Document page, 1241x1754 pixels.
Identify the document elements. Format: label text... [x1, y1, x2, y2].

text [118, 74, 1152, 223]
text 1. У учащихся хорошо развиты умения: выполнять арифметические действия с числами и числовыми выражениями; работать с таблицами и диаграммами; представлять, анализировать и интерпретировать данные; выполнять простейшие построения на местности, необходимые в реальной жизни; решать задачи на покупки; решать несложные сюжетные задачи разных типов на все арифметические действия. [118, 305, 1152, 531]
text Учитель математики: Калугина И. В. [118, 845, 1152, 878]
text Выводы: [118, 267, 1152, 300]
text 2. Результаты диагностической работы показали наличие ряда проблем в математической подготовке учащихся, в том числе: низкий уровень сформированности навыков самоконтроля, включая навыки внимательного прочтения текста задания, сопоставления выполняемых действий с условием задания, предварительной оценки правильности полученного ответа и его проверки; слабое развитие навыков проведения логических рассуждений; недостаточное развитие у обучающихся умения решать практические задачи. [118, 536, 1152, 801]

——————

▶ **Work instructions**:
Copy out the lines starting at the one containing "Identify the document" and ending with the last line of the entries. Include nothing else.

▶ **Exercise response**:
Identify the document elements. Format: label text... [x1, y1, x2, y2].

text [118, 74, 1152, 223]
text 1. У учащихся хорошо развиты умения: выполнять арифметические действия с числами и числовыми выражениями; работать с таблицами и диаграммами; представлять, анализировать и интерпретировать данные; выполнять простейшие построения на местности, необходимые в реальной жизни; решать задачи на покупки; решать несложные сюжетные задачи разных типов на все арифметические действия. [118, 305, 1152, 531]
text Учитель математики: Калугина И. В. [118, 845, 1152, 878]
text Выводы: [118, 267, 1152, 300]
text 2. Результаты диагностической работы показали наличие ряда проблем в математической подготовке учащихся, в том числе: низкий уровень сформированности навыков самоконтроля, включая навыки внимательного прочтения текста задания, сопоставления выполняемых действий с условием задания, предварительной оценки правильности полученного ответа и его проверки; слабое развитие навыков проведения логических рассуждений; недостаточное развитие у обучающихся умения решать практические задачи. [118, 536, 1152, 801]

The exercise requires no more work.